*GOAL*
Write out every line of the rows below word for word, leaving out the pictures.

--

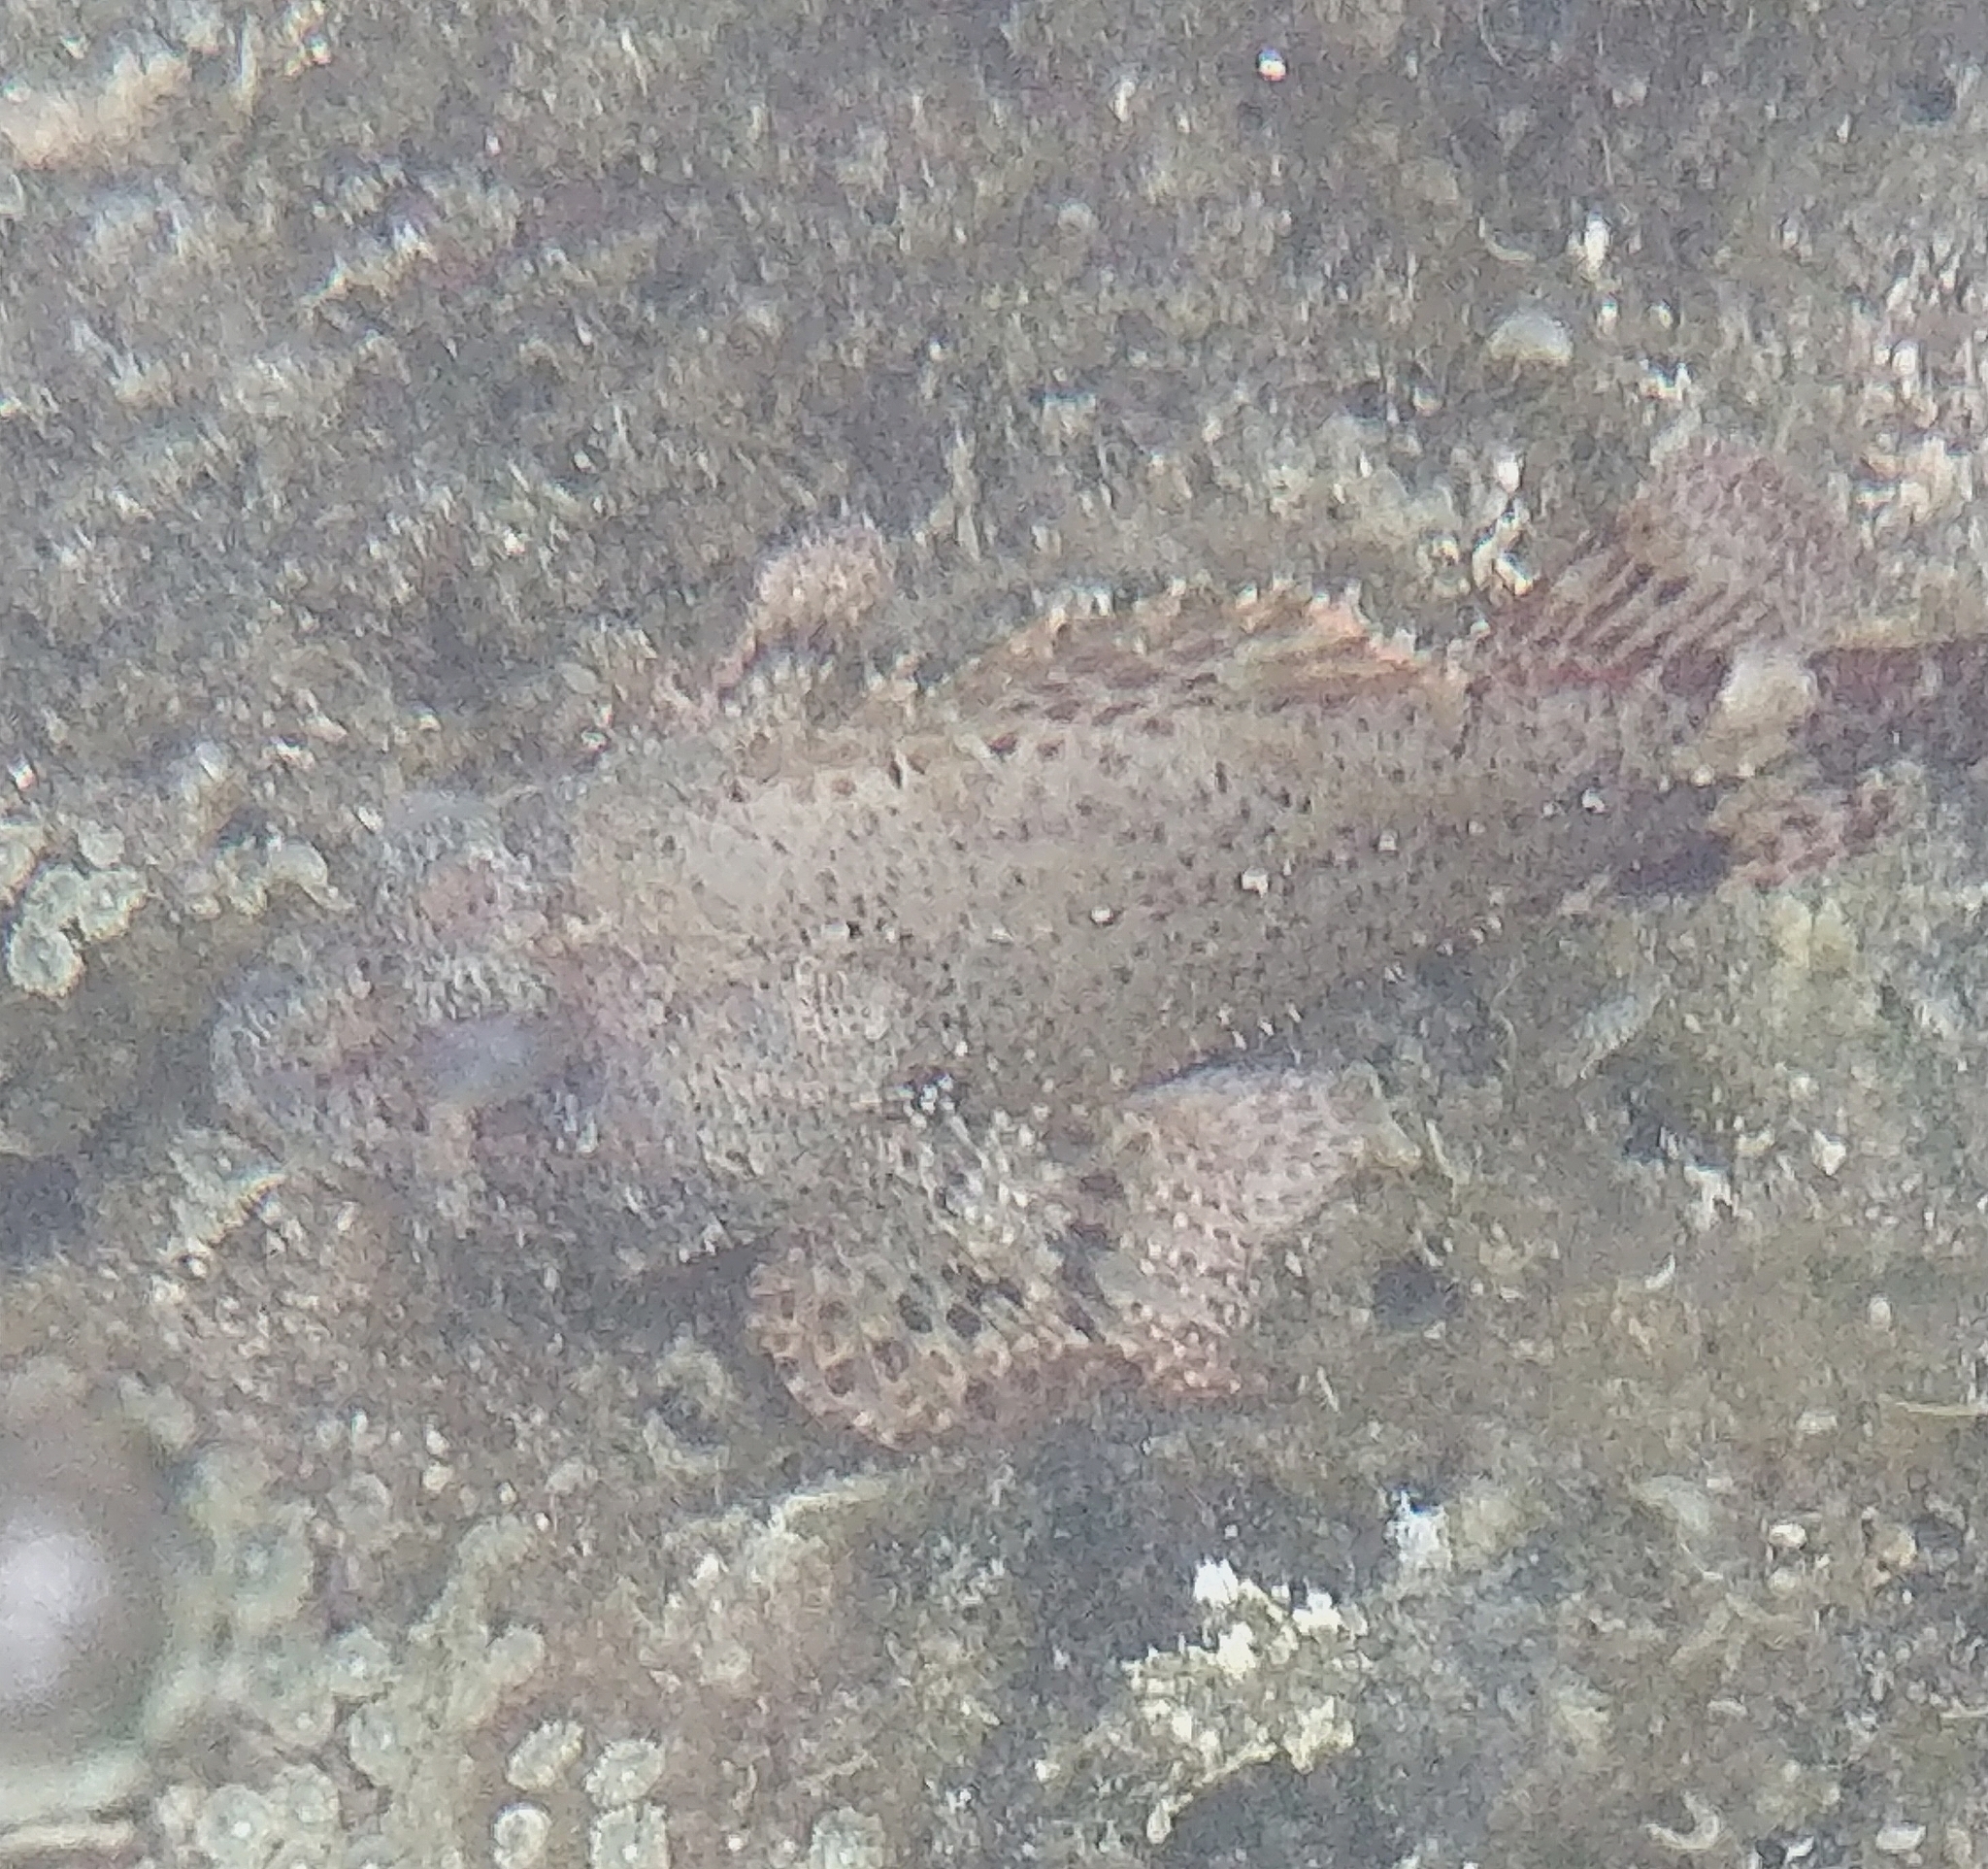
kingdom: Animalia
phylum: Chordata
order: Scorpaeniformes
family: Scorpaenidae
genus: Scorpaena
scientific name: Scorpaena maderensis
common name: Madeira rockfish
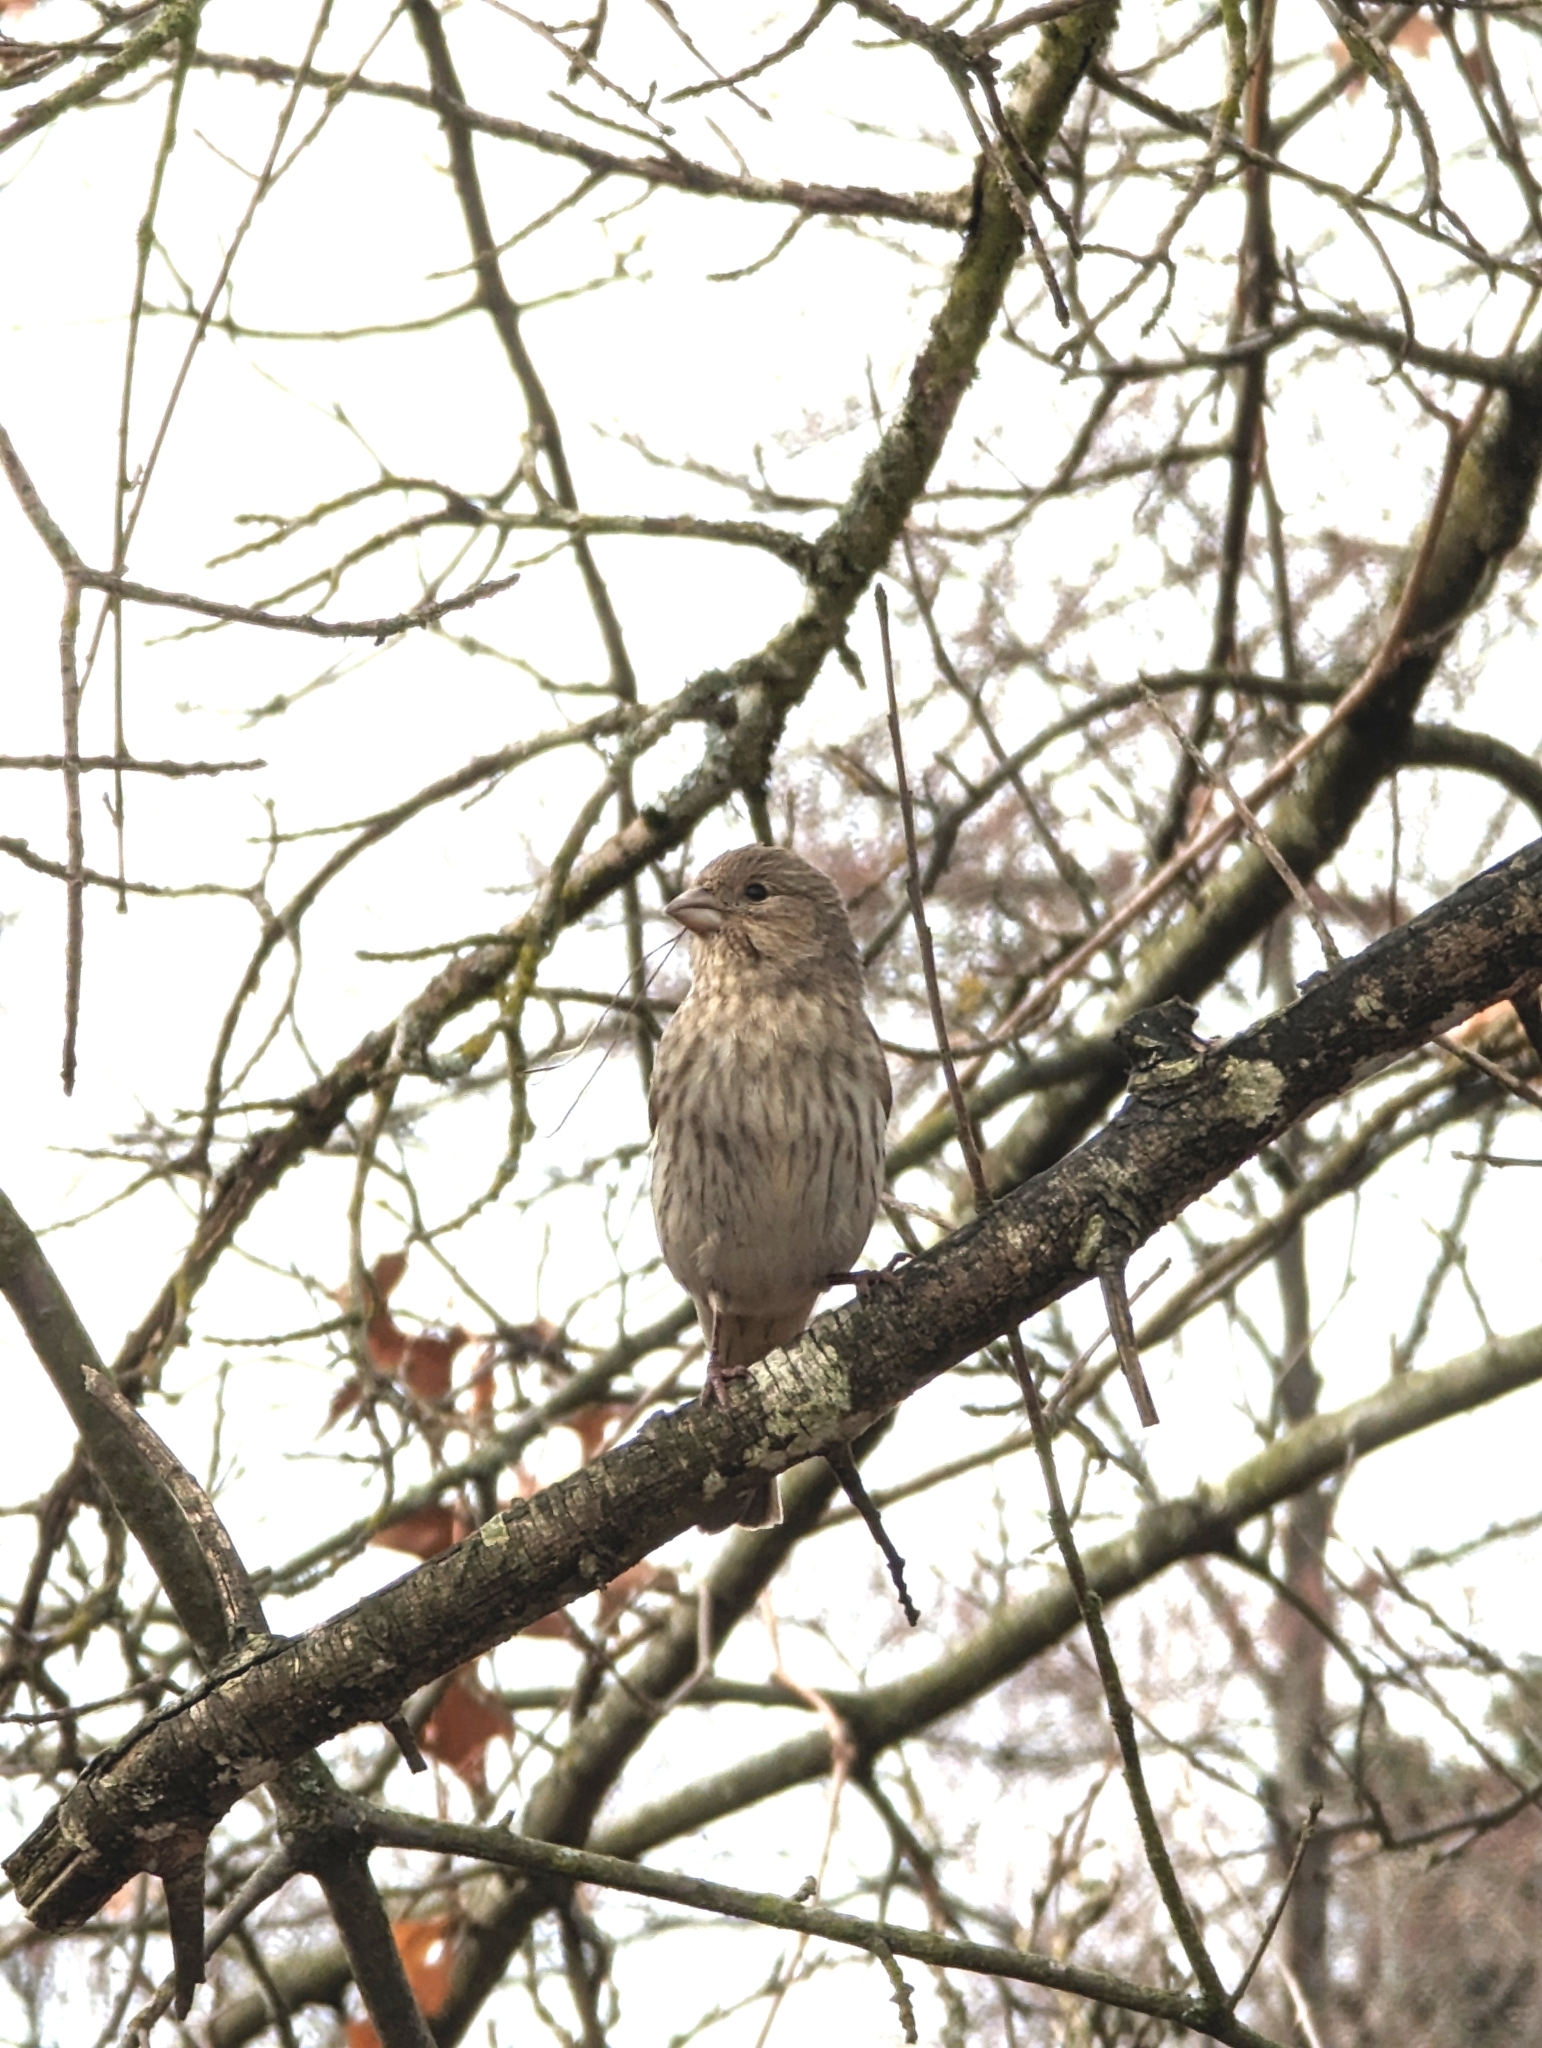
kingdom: Animalia
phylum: Chordata
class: Aves
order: Passeriformes
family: Fringillidae
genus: Haemorhous
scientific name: Haemorhous mexicanus
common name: House finch
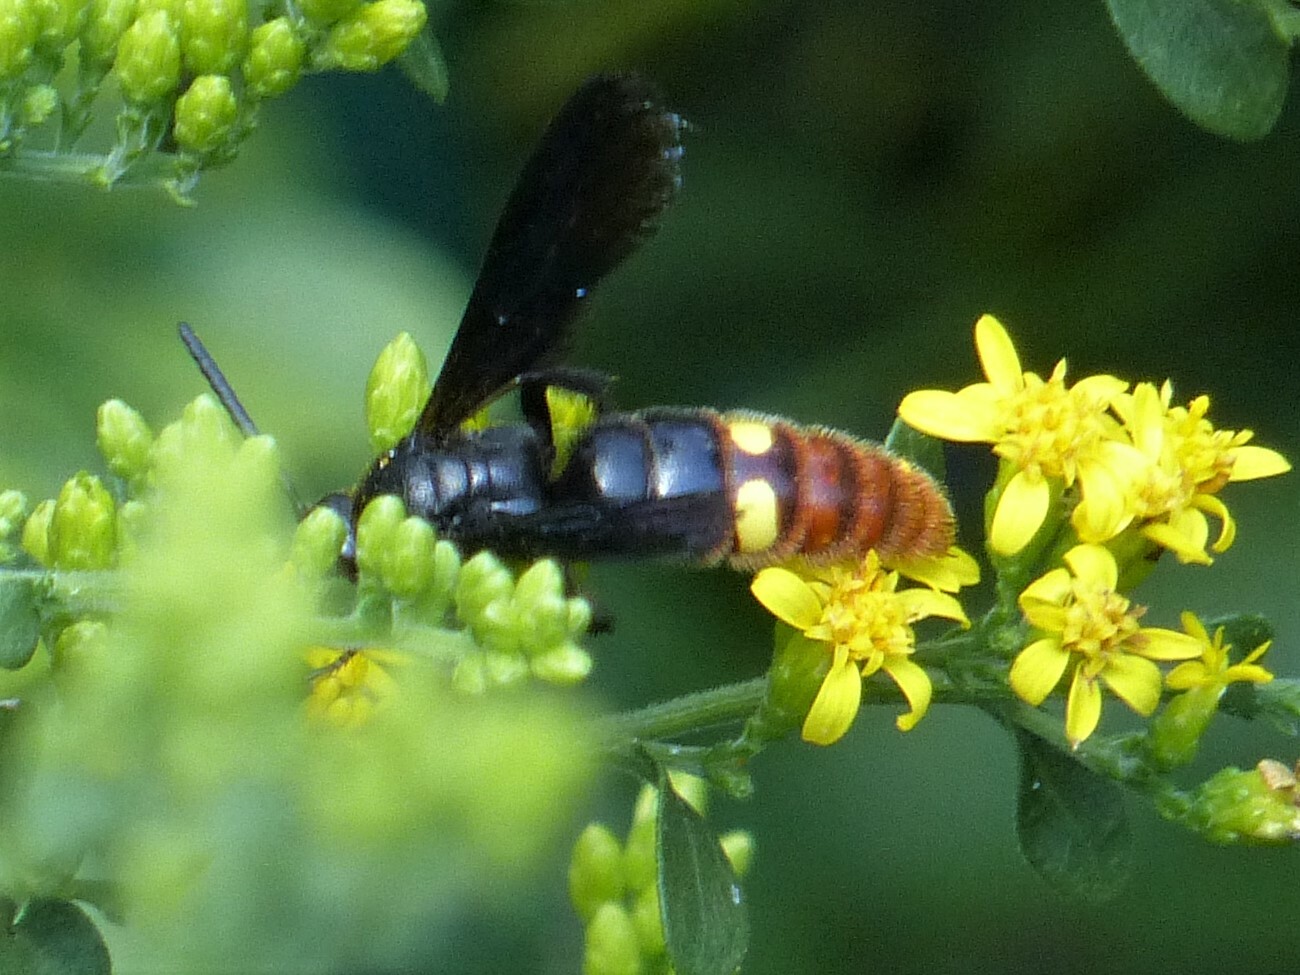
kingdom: Animalia
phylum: Arthropoda
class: Insecta
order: Hymenoptera
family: Scoliidae
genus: Scolia
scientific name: Scolia dubia
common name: Blue-winged scoliid wasp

--

*WORKED SOLUTION*
kingdom: Animalia
phylum: Chordata
order: Scorpaeniformes
family: Scorpaenidae
genus: Scorpaena
scientific name: Scorpaena maderensis
common name: Madeira rockfish
kingdom: Animalia
phylum: Chordata
class: Aves
order: Passeriformes
family: Fringillidae
genus: Haemorhous
scientific name: Haemorhous mexicanus
common name: House finch
kingdom: Animalia
phylum: Arthropoda
class: Insecta
order: Hymenoptera
family: Scoliidae
genus: Scolia
scientific name: Scolia dubia
common name: Blue-winged scoliid wasp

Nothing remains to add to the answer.